Intracellular Pathways of Ricin A Chain Cytotoxins

Abstract

Ricin A chain, a potent ribosomal poison, was disulfide linked either to the iron transport protein, transferrin, or to anti-transferrin receptor antibodies to produce highly specific derivative toxins, Tf-A and TfR-A, respectively. The ability of these agents to gain access to and damage ribosomes within the cell was accelerated in the presence of carboxylic ionophores. Their effectiveness for killing clonogenic target cells was correspondingly enhanced by 5 logs after a brief treatment with Tf-A plus ionophore. Intracellular trafficking of Tf-A and TfR-A was monitored by a variety of methods to better understand their mechanism of action.
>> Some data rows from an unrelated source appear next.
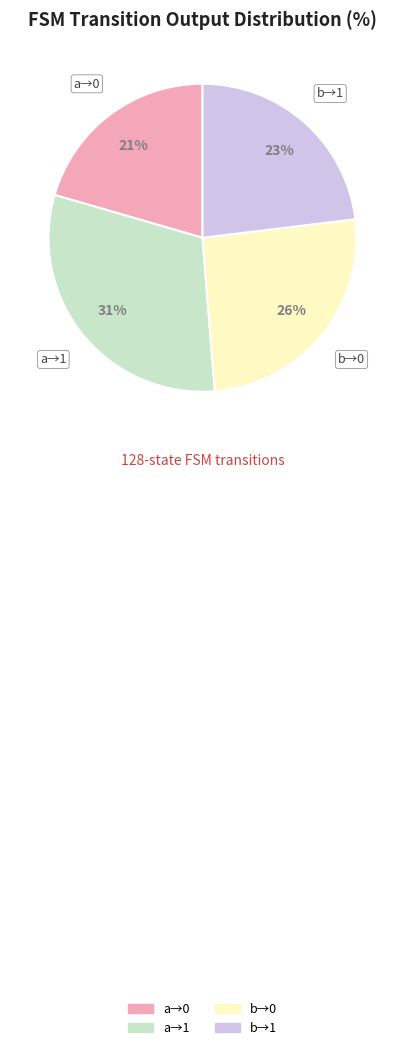

Does any single category account for the majority?

No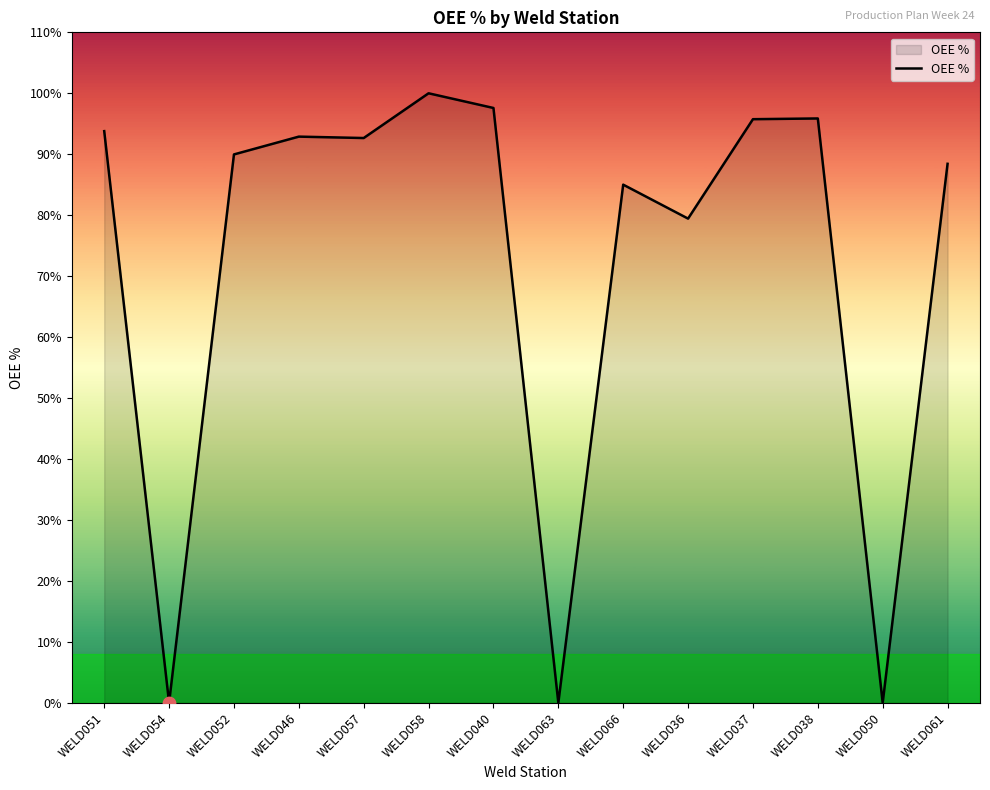

Which has a higher value, WELD066 or WELD040?

WELD040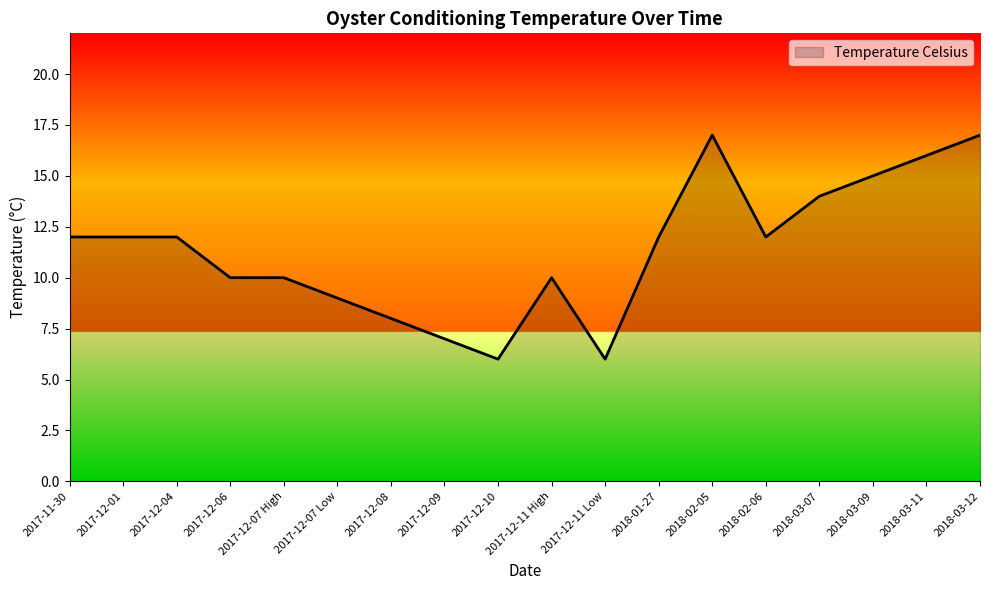

What is the ratio of the value at 2017-12-09 to the value at 2017-12-01?

0.6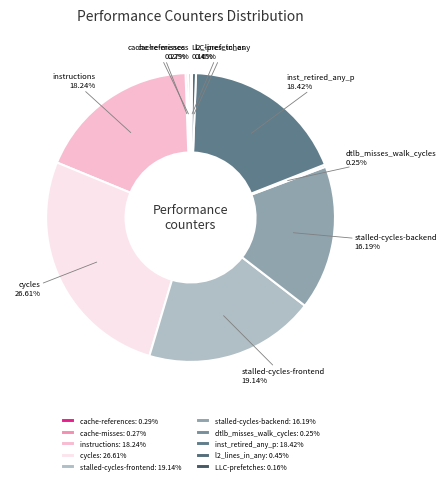

Is there any slice that represents more than half of the pie?

No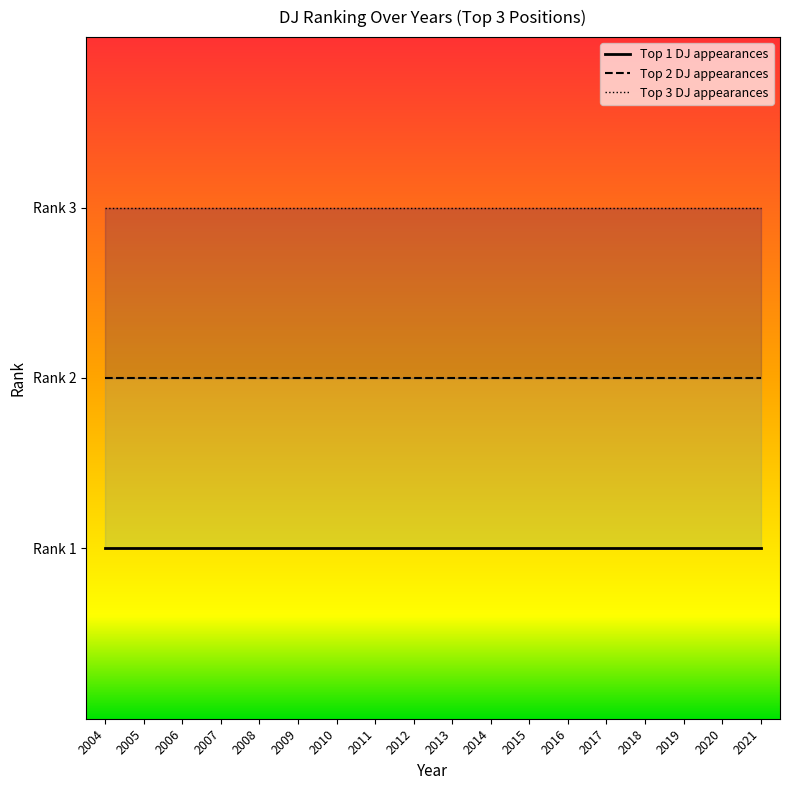

Rank the series at 2011 from highest to lowest value.

Top 3 DJ appearances, Top 2 DJ appearances, Top 1 DJ appearances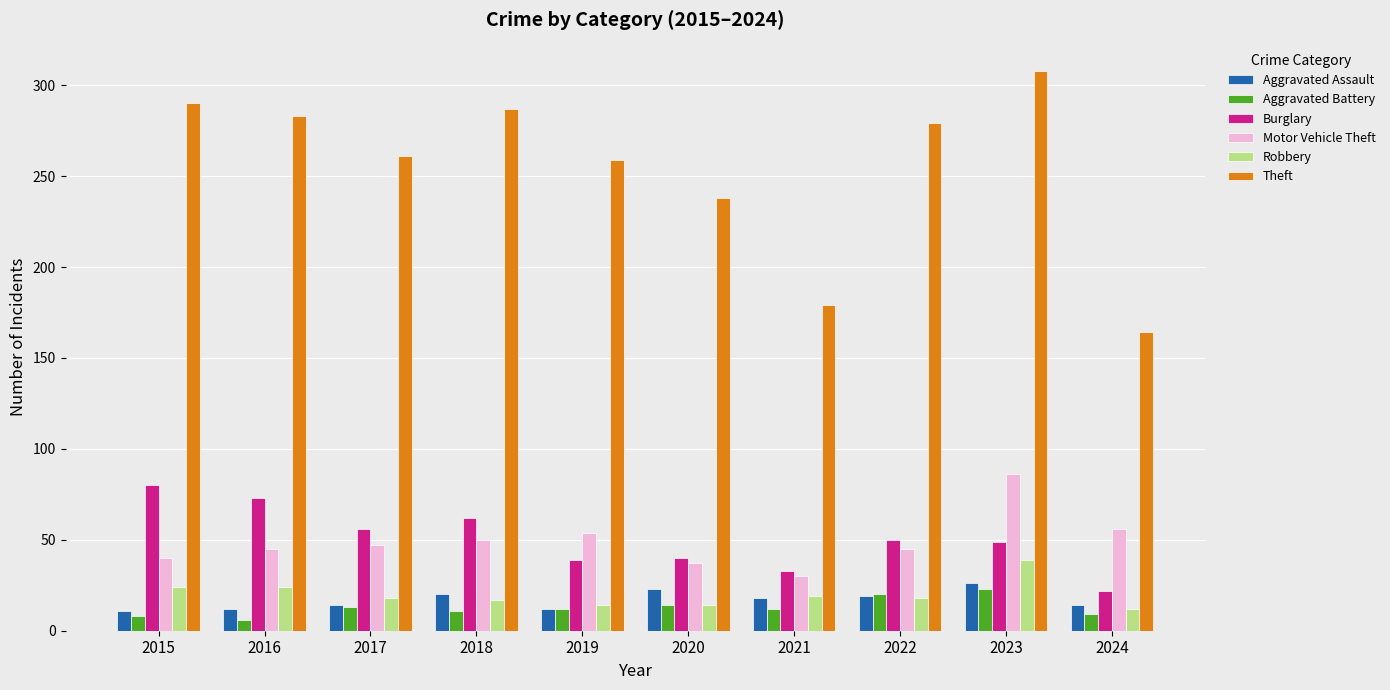

Is it true that Motor Vehicle Theft equals 47 at 2017?

True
Data obtained with 125I-labeled A chain and 59Fe3+-labeled toxin probes indicated that the natural iron delivery pathway was initially followed. This was characterized by specific attachment to surface receptors, internalization, entry into low-density acidic vesicles, uncoupling of iron, an absence of lysosomal degradation, and sustained cycling. Ultrastructural studies using a colloidal gold-labeled anti-A chain probe confirmed the presence of these toxins within the structural elements associated with endocytosis. Toxic Tf-A molecules, however, diverged from this pathway (t1/2 = 88 min) to eventually kill cells as witnessed by a gradual loss in the ability to rescue cells using excess transferrin. Potentiating agents, such as carboxylic ionophores or B chain, seem to act by speeding the divergence of Tf-A and TfR-A from the normal endocytotoxic cycle.